McKillen loses legal battle to stop NAMA seizing loans
PROPERTY developer Paddy McKillen suffered a humiliating court defeat yesterday after losing his fight against NAMA taking over his loans.
Three judges decided that NAMA did not interfere with Mr McKillen's constitutional rights in any meaningful way, leaving him with a potential legal bill of €1m.
Mr McKillen (54) had fought moves by NAMA to take over his loans, arguing that they were not impaired. But after his defeat, future cases against NAMA by other developers are now highly unlikely.
The High Court judgement can be appealed to the Supreme Court by Mr McKillen, but legal experts yesterday were unable to identify any grounds for an appeal.
The judgement, which was welcomed by NAMA, even included comments on Mr McKillen's "business model'', pointing out that he funds long-term property investments with short-term loans. The judgement said this left Mr McKillen and other developers at the "mercy'' of the banks.
Mr McKillen, originally from Belfast but living in Foxrock, Co Dublin, has built up a huge property empire in Ireland and the UK. He and his companies own the Jervis Shopping Centre in Dublin and also upmarket hotels in London like Claridge's and The Connaught.
Mr McKillen's loans could now be moved into NAMA, although this is not likely to happen until the issue of an appeal is cleared up.

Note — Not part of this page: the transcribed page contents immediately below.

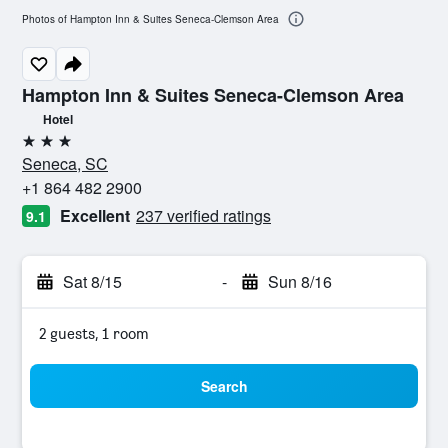
Photos of Hampton Inn & Suites Seneca-Clemson Area
Hampton Inn & Suites Seneca-Clemson Area
Hotel
3 stars
Seneca, SC
+1 864 482 2900
Excellent
237 verified ratings
9.1
Sat 8/15
-
Sun 8/16
2 guests, 1 room
Search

The judgement, handed to journalists yesterday, concluded that Mr McKillen's rights were either "not interfered with by the Act'' or interfered with in such a minor way that Mr McKillen didn't need to be heard before his loans were taken over by NAMA.
The judgement also reveals that the judges believe Anglo Irish Bank was insolvent in September 2008 when the Government brought in the guarantee scheme.
NAMA had argued that the size of the loan portfolio represented a "systemic risk" to the Irish financial system justifying acquisition in the national interest.
The case represented the first major challenge to the manner in which NAMA operates but, as the court repeatedly stressed, its [the court's] function was not to consider whether NAMA or other measures adopted by the Government were "the best or even a good solution" to the problems the State faces due to the financial crisis.
The court's task was to interpret the NAMA Act 2009, apply the Act to the facts of Mr McKillen's case and to determine whether the Act, as so interpreted, was within the bounds of what is constitutionally permissible, the court said.
The President of the High Court, Mr Justice Nicholas Kearns, Mr Justice Peter Kelly and Mr Justice Frank Clarke yesterday delivered their 147-page ruling on the case. It ran for seven days and involved the unusual appearance of the Attorney General, Paul Gallagher, the chief architect of the NAMA Act, for the State.
The court ruled that Mr McKillen had failed to make out a case entitling him to prevent the acquisition of the loans and also dismissed his challenge to the constitutionality of the NAMA Act, noting the constitutional challenge was a "fall-back" position if his other claims were rejected.
The NAMA Act, it held, was "a proportionate response to the very grave financial situation in which the State finds itself".
Noting Mr McKillen's arguments that his loans were not impaired, the court said it did not have to address whether they were or not as it was open to NAMA to acquire even non-impaired loans.
There was "ample material" before the court to justify the view it was reasonable for the Oireachtas to decide the relevant loans should be taken "and taken quickly" without determining if there was sufficient impairment of the loans to justify acquisition.
Even if Mr McKillen's loans were not part of the problem, that was not the central consideration as "very many people will be paying, both in jobs and other ways, and for a very considerable time, the price of solving the problems of Irish banks", it said. "The vast majority of those persons had nothing to do with creating the problem."